Know your hardiness zone. How cold is your area? Most of the lovely blooms you’ll find in Maui need warm weather to thrive, and many won’t survive a frost or freeze. Check your hardiness zone here.
Contain Your Hawaiian Beauties.
Even if you live in a cold climate, you can still grow Hawaiian flowers by planting them in containers. In fact, unless you live in zones 9 and above, you’ll most likely need to protect your tropical plants from cold. Most Hawaiian flowers will succumb to frost and freezes. By planting in containers, you can move your plants into a warm, protected space, like a greenhouse or inside your home, prior to frost.
The size of your container depends on what you plan to grow. However, for almost every Hawaiian plant, you’ll want to select a container with drainage holes. (If your container doesn’t already have drainage holes, you can use a drill to add some in the bottom of the pot depending on its material.) Add a saucer under the container to protect floors when you move the plant inside. Empty the saucer if any water drains into it. It’s also a good idea to elevate containers outside on patios and decks to ensure they drain well.
Select Good Soil.
Choose a good potting soil appropriate for what you want to grow. Garden soil is too heavy for containers and doesn’t allow adequate drainage. Check to see the plant’s requirements. Does it need sandy soil or potting soil rich with compost? Good, appropriate soil will help your plant thrive.

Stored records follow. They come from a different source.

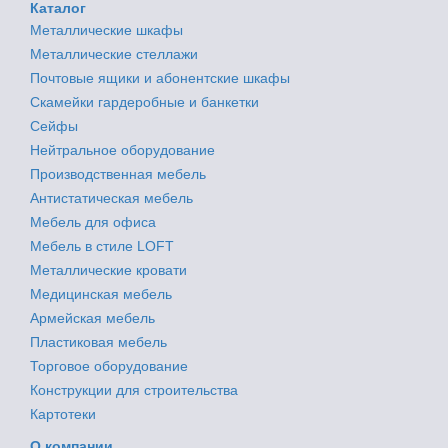
Каталог
Металлические шкафы
Металлические стеллажи
Почтовые ящики и абонентские шкафы
Скамейки гардеробные и банкетки
Сейфы
Нейтральное оборудование
Производственная мебель
Антистатическая мебель
Мебель для офиса
Мебель в стиле LOFT
Металлические кровати
Медицинская мебель
Армейская мебель
Пластиковая мебель
Торговое оборудование
Конструкции для строительства
Картотеки
О компании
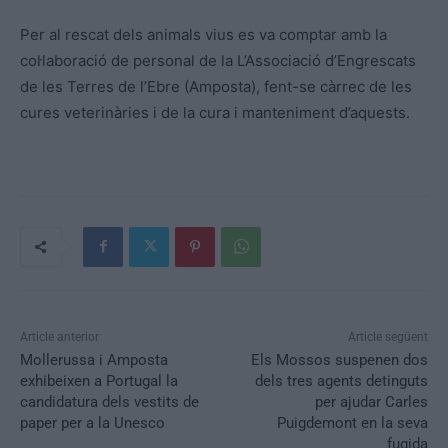
Per al rescat dels animals vius es va comptar amb la
col·laboració de personal de la L’Associació d’Engrescats
de les Terres de l’Ebre (Amposta), fent-se càrrec de les
cures veterinàries i de la cura i manteniment d’aquests.
Article anterior
Article següent
Mollerussa i Amposta
Els Mossos suspenen dos
exhibeixen a Portugal la
dels tres agents detinguts
candidatura dels vestits de
per ajudar Carles
paper per a la Unesco
Puigdemont en la seva
fugida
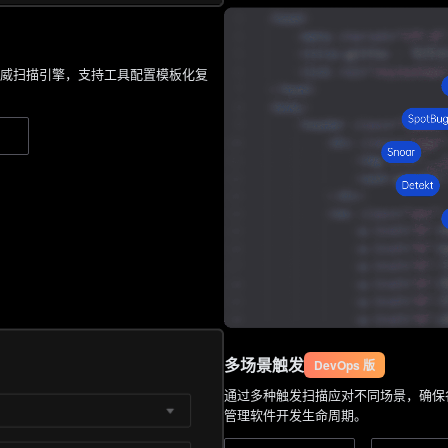
 34 种业界权威扫描引擎，支持工具配置模板化复
多场景触发
DevOps 版
通过多种触发扫描应对不同场景，确保
管理软件开发生命周期。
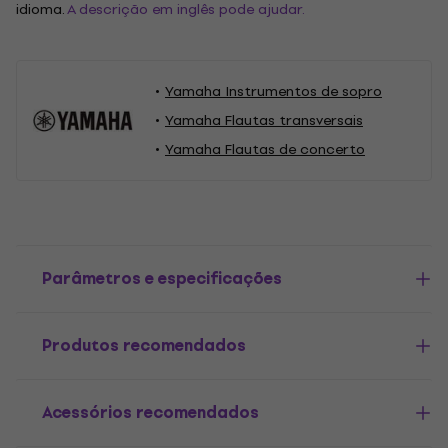
idioma.
A descrição em inglês pode ajudar.
Yamaha Instrumentos de sopro
Yamaha Flautas transversais
Yamaha Flautas de concerto
Parâmetros e especificações
Produtos recomendados
Acessórios recomendados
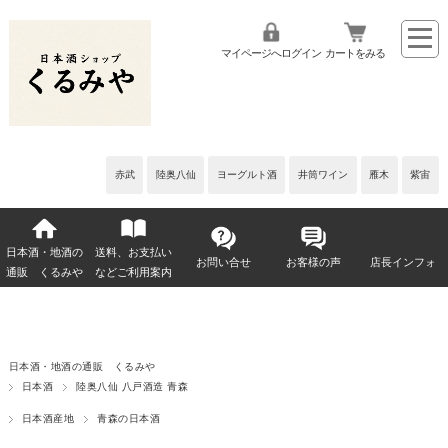
マイページへログイン
カートをみる
赤武
陸奥八仙
ヨーグルト酒
井筒ワイン
雁木
紫宙
日本酒・地酒の
送料、お支払い
お問い合せ
お客様の声
店長インフォ
通販 くるみや
などご利用案内
日本酒・地酒の通販 くるみや
日本酒
陸奥八仙 八戸酒造 青森
日本酒産地
青森の日本酒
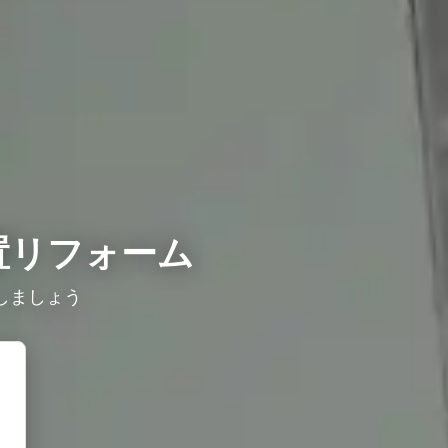
置リフォーム
しましょう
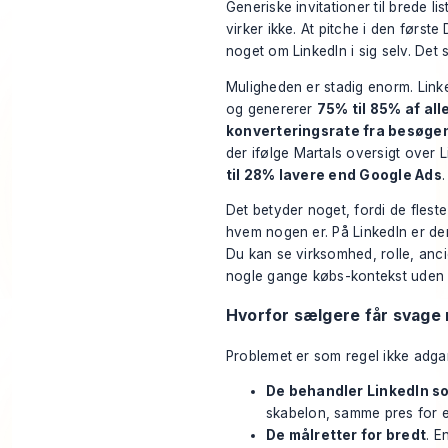
Generiske invitationer til brede li
virker ikke. At pitche i den første
noget om LinkedIn i sig selv. Det s
Muligheden er stadig enorm. Lin
og genererer
75% til 85% af all
konverteringsrate fra besøgen
der ifølge
Martals oversigt over Li
til 28% lavere end Google Ads
.
Det betyder noget, fordi de fleste 
hvem nogen er. På LinkedIn er den 
Du kan se virksomhed, rolle, ancie
nogle gange købs-kontekst uden a
Hvorfor sælgere får svage 
Problemet er som regel ikke adgan
De behandler LinkedIn so
skabelon, samme pres for 
De målretter for bredt
. E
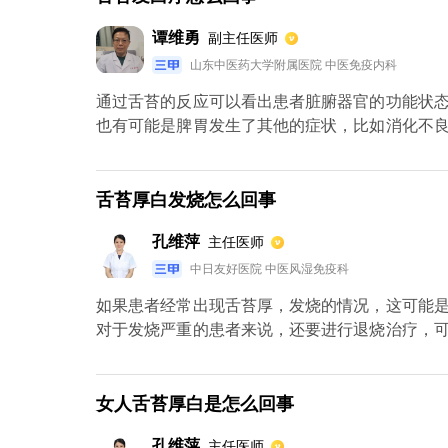
谭维勇
副主任医师
山东中医药大学附属医院 中医免疫内科
通过舌苔的反应可以看出患者脏腑器官的功能状
也有可能是脾胃发生了其他的症状，比如消化不
就说明肝脏的疏泄功能不良，无法将身体多余的
状态，具体情况还需要到医院诊断。
舌苔厚白发烧怎么回事
孔维萍
主任医师
中日友好医院 中医风湿免疫科
如果患者经常出现舌苔厚，发烧的情况，这可能
对于发烧严重的患者来说，还要进行退烧治疗，
过使用健脾散来进行调节脾胃功能。特别需要注
的食物，并且还要多进行户外运动，增强体质，
素，补充水分是完全可以对其有有效作用的。
女人舌苔厚白是怎么回事
孔维萍
主任医师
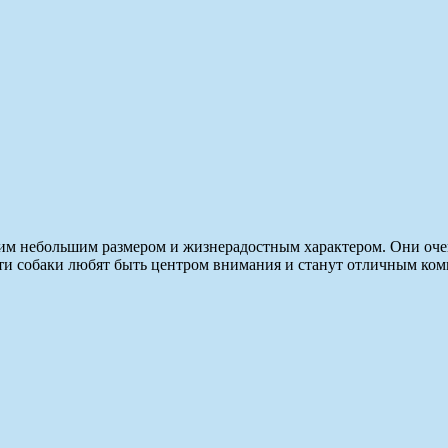
воим небольшим размером и жизнерадостным характером. Они оч
ти собаки любят быть центром внимания и станут отличным ком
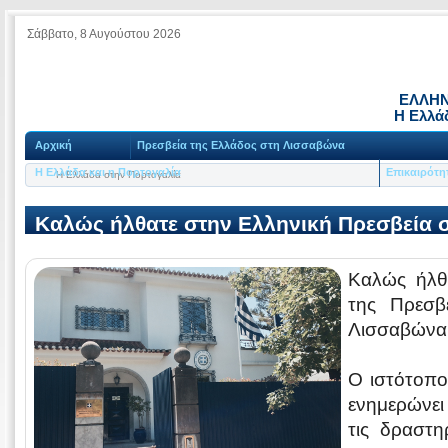
Σάββατο, 8 Αυγούστου 2026
ΕΛΛΗΝ
Η Ελλά
Αρχική
Πρεσβεία της Ελλάδος στη Λισσαβώνα
Η Ελλάδα και η Πορτογαλία
Επικαιρότη
Η Ελλάδα στην Πορτογαλία
Καλώς ήλθατε στην Ελληνική Πρεσβεία 
Καλώς ήλθ
της Πρεσβ
Λισσαβώνα
Ο ιστότοπο
ενημερώνει
τις δραστη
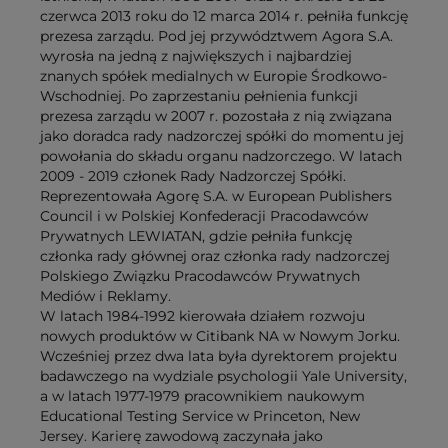
czerwca 2013 roku do 12 marca 2014 r. pełniła funkcję
prezesa zarządu. Pod jej przywództwem Agora S.A.
wyrosła na jedną z największych i najbardziej
znanych spółek medialnych w Europie Środkowo-
Wschodniej. Po zaprzestaniu pełnienia funkcji
prezesa zarządu w 2007 r. pozostała z nią związana
jako doradca rady nadzorczej spółki do momentu jej
powołania do składu organu nadzorczego. W latach
2009 - 2019 członek Rady Nadzorczej Spółki.
Reprezentowała Agorę S.A. w European Publishers
Council i w Polskiej Konfederacji Pracodawców
Prywatnych LEWIATAN, gdzie pełniła funkcję
członka rady głównej oraz członka rady nadzorczej
Polskiego Związku Pracodawców Prywatnych
Mediów i Reklamy.
W latach 1984-1992 kierowała działem rozwoju
nowych produktów w Citibank NA w Nowym Jorku.
Wcześniej przez dwa lata była dyrektorem projektu
badawczego na wydziale psychologii Yale University,
a w latach 1977-1979 pracownikiem naukowym
Educational Testing Service w Princeton, New
Jersey. Karierę zawodową zaczynała jako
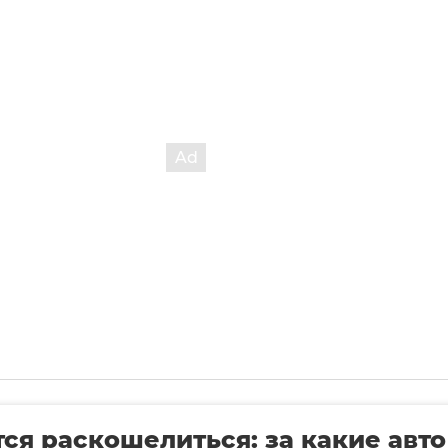
ся раскошелиться: за какие авто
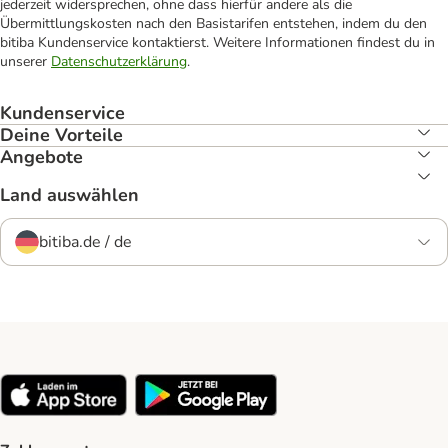
jederzeit widersprechen, ohne dass hierfür andere als die
Übermittlungskosten nach den Basistarifen entstehen, indem du den
bitiba Kundenservice kontaktierst. Weitere Informationen findest du in
unserer
Datenschutzerklärung
.
Kundenservice
Deine Vorteile
Angebote
Land auswählen
bitiba.de / de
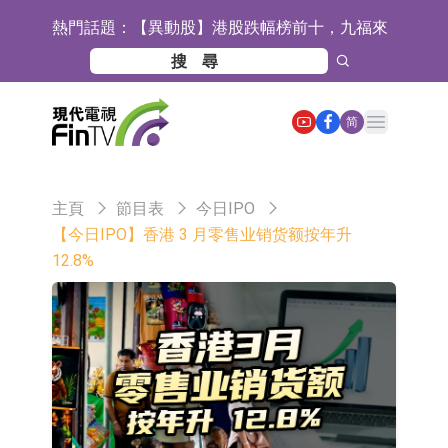
熱門話題：
【異動股】港股跌幅榜前十，九福來
(08611.HK)跌21.43%，天瑞汽車内飾
【異動股】港股漲幅榜前十，佳明集
(06162.HK)跌18.44%
團控股(01271.HK)漲+78.22%，拿森
斯迪克：公司為國內摺疊屏核心功能
Open main menu
简
科技(02261.HK)漲+64.11%
材料供應商
恒瑞醫藥：公司已在中國獲批上市26
款1類創新藥、6款2類新藥
聚辰股份：公司VPD芯片已順利通過
主頁
節目表
今日IPO
目標客戶的測試認證
上期所：7月份對11個實際控制關系
【今日IPO】香港 3 月零售业销货额按年升
12.8%
賬戶組採取限制開倉的監管措施
特發服務：成功中標嗶哩嗶哩上海濱
江總部物業服務項目
亞太股份：公司是零跑汽車和
Stellantis集團的供應商
理工雷科面向邊緣AI場景推出"山
海"系列智算模組 系列產品基於國產
【異動股】醫療研發外包板塊拉升，
CPU與GPU構建
博騰股份(300363.CN)漲20.02%
日韓股市收盤雙雙下跌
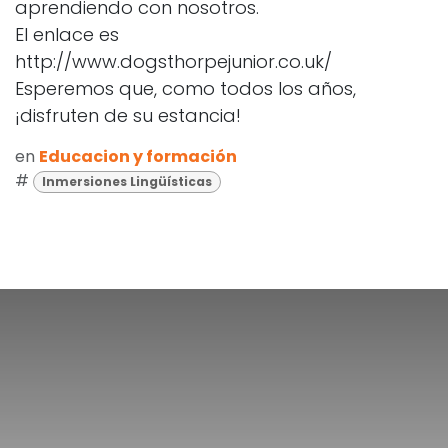
aprendiendo con nosotros.
El enlace es
http://www.dogsthorpejunior.co.uk/
Esperemos que, como todos los años,
¡disfruten de su estancia!
en
Educacion y formación
#
Inmersiones Lingüísticas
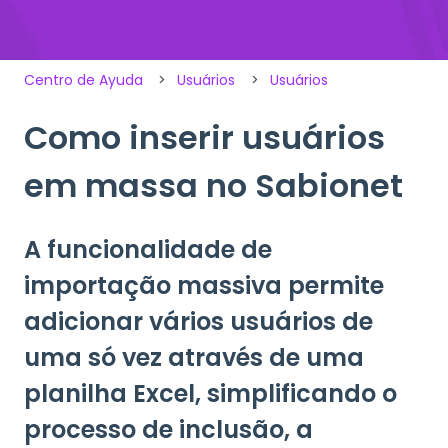
Centro de Ayuda
Usuários
Usuários
Como inserir usuários
em massa no Sabionet
A funcionalidade de
importação massiva permite
adicionar vários usuários de
uma só vez através de uma
planilha Excel, simplificando o
processo de inclusão, a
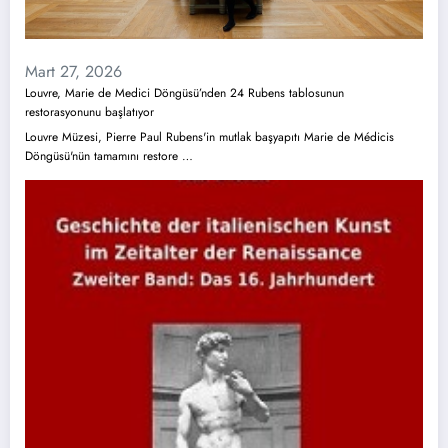
Mart 27, 2026
Louvre, Marie de Medici Döngüsü’nden 24 Rubens tablosunun
restorasyonunu başlatıyor
Louvre Müzesi, Pierre Paul Rubens'in mutlak başyapıtı Marie de Médicis
Döngüsü'nün tamamını restore …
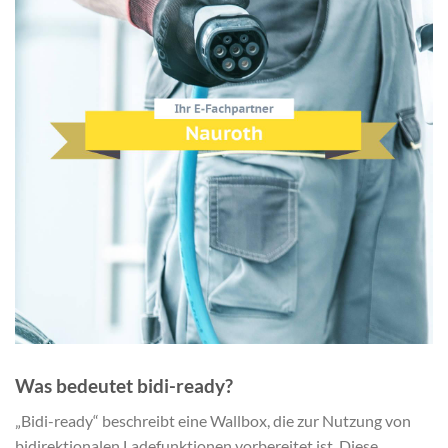
Was bedeutet bidi-ready?
„Bidi-ready“ beschreibt eine Wallbox, die zur Nutzung von
bidirektionalen Ladefunktionen vorbereitet ist. Diese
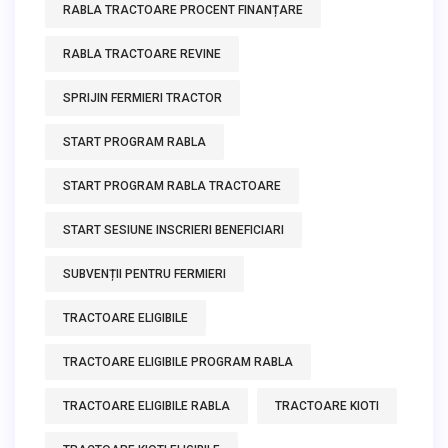
RABLA TRACTOARE PROCENT FINANȚARE
RABLA TRACTOARE REVINE
SPRIJIN FERMIERI TRACTOR
START PROGRAM RABLA
START PROGRAM RABLA TRACTOARE
START SESIUNE INSCRIERI BENEFICIARI
SUBVENȚII PENTRU FERMIERI
TRACTOARE ELIGIBILE
TRACTOARE ELIGIBILE PROGRAM RABLA
TRACTOARE ELIGIBILE RABLA
TRACTOARE KIOTI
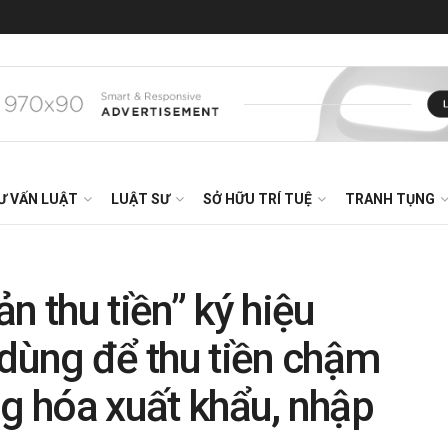
Ư VẤN LUẬT
LUẬT SƯ
SỞ HỮU TRÍ TUỆ
TRANH TỤNG
n thu tiền” ký hiệu
ùng để thu tiền chậm
ng hóa xuất khẩu, nhập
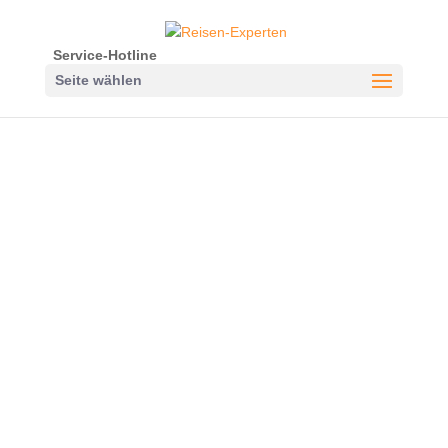
Service-Hotline
Seite wählen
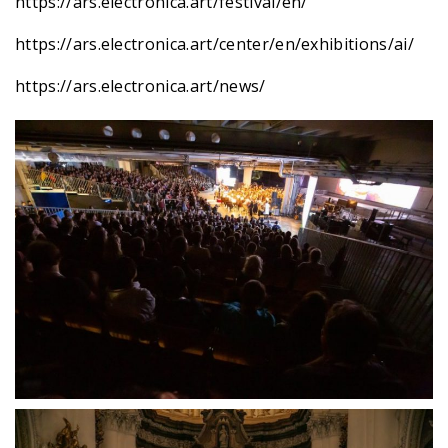
https://ars.electronica.art/festival/en/
https://ars.electronica.art/center/en/exhibitions/ai/
https://ars.electronica.art/news/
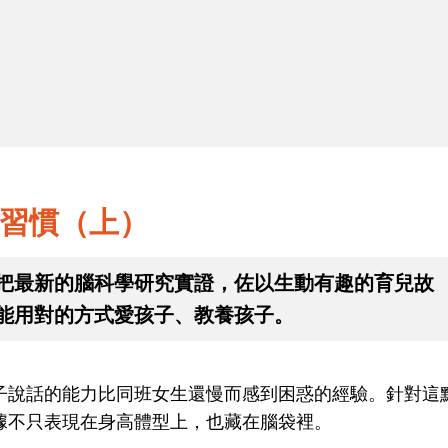
2
說話是本能，閱讀是習慣（下）
習慣（上）
把最新的腦科學研究實證，佐以生動有趣的育兒故
能用對的方式愛孩子、教養孩子。
子說話的能力比同班女生還慢而感到困惑的經驗。針對這
據不只表現在身高體型上，也藏在腦袋裡。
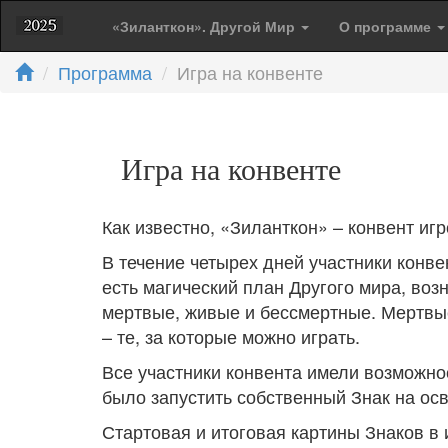
«Зиланткон». Другой Мир
О программе
Программа
Игра на конвенте
Игра на конвенте
Как известно, «Зиланткон» – конвент иг
В течение четырех дней участники конв
есть магический план Другого мира, воз
мертвые, живые и бессмертные. Мертвые 
– те, за которые можно играть.
Все участники конвента имели возможнос
было запустить собственный Знак на ос
Стартовая и итоговая картины Знаков в 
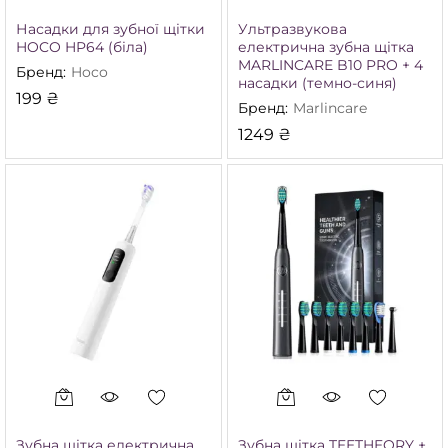
Насадки для зубної щітки
Ультразвукова
HOCO HP64 (біла)
електрична зубна щітка
MARLINCARE B10 PRO + 4
Бренд:
Hoco
насадки (темно-синя)
199
₴
Бренд:
Marlincare
1249
₴
Зубна щітка електрична
Зубна щітка TEETHEORY +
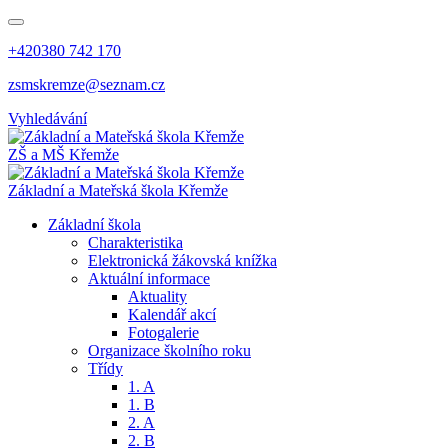
+420380 742 170
zsmskremze@seznam.cz
Vyhledávání
ZŠ a MŠ Křemže
Základní a Mateřská škola Křemže
Základní škola
Charakteristika
Elektronická žákovská knížka
Aktuální informace
Aktuality
Kalendář akcí
Fotogalerie
Organizace školního roku
Třídy
1. A
1. B
2. A
2. B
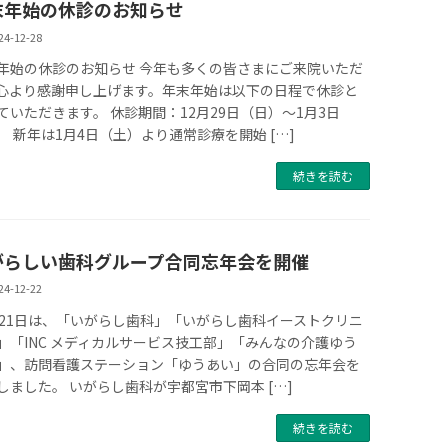
末年始の休診のお知らせ
24-12-28
年始の休診のお知らせ 今年も多くの皆さまにご来院いただ
心より感謝申し上げます。年末年始は以下の日程で休診と
ていただきます。 休診期間：12月29日（日）～1月3日
） 新年は1月4日（土）より通常診療を開始 […]
続きを読む
がらしい歯科グループ合同忘年会を開催
24-12-22
月21日は、「いがらし歯科」「いがらし歯科イーストクリニ
」「INC メディカルサービス技工部」「みんなの介護ゆう
」、訪問看護ステーション「ゆうあい」の合同の忘年会を
しました。 いがらし歯科が宇都宮市下岡本 […]
続きを読む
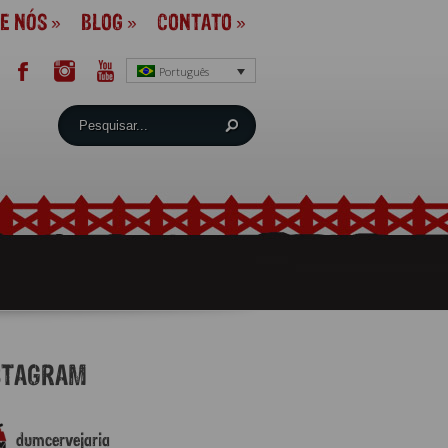
E NÓS
»
BLOG
»
CONTATO
»
Português
STAGRAM
dumcervejaria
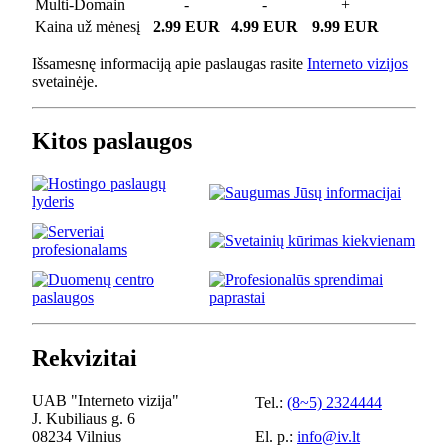
Multi-Domain
-
-
+
Kaina už mėnesį
2.99 EUR
4.99 EUR
9.99 EUR
Išsamesnę informaciją apie paslaugas rasite
Interneto vizijos
svetainėje.
Kitos paslaugos
Rekvizitai
UAB "Interneto vizija"
Tel.:
(8~5) 2324444
J. Kubiliaus g. 6
08234 Vilnius
El. p.:
info@iv.lt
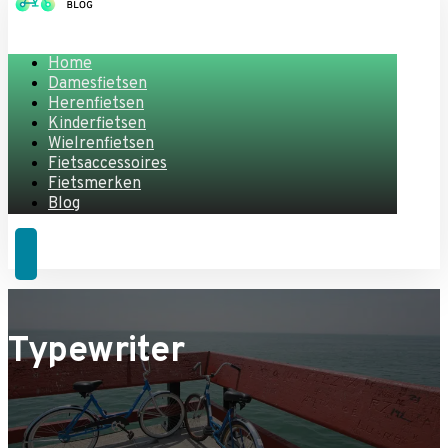
Home
Damesfietsen
Herenfietsen
Kinderfietsen
Wielrenfietsen
Fietsaccessoires
Fietsmerken
Blog
Typewriter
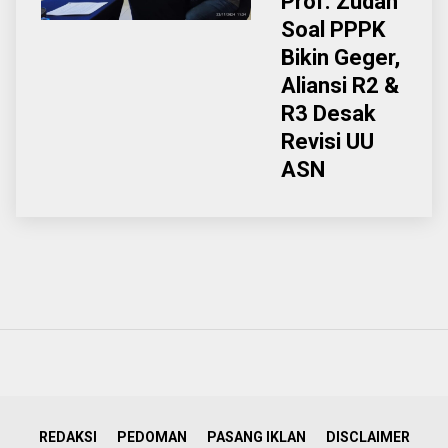
Prof. Zudan
Soal PPPK
Bikin Geger,
Aliansi R2 &
R3 Desak
Revisi UU
ASN
REDAKSI
PEDOMAN
PASANG IKLAN
DISCLAIMER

Certified Hawaiian nurseries can ship larger specimens to your home, if you prefer. Ask your hotel’s concierge for a recommendation.
Also, many tropical plants can be found locally during the summer months. Nurseries, big box stores, and online catalogs offer amazing selections of beautiful tropical plants.
Now, with your garden and home filled with beautiful Hawaiian flowers, it’s a bit easier to relax and enjoy your time between vacations. After all, you can enjoy your own bit of Hawaiian paradise while planning your next trip to Maui! Enjoy!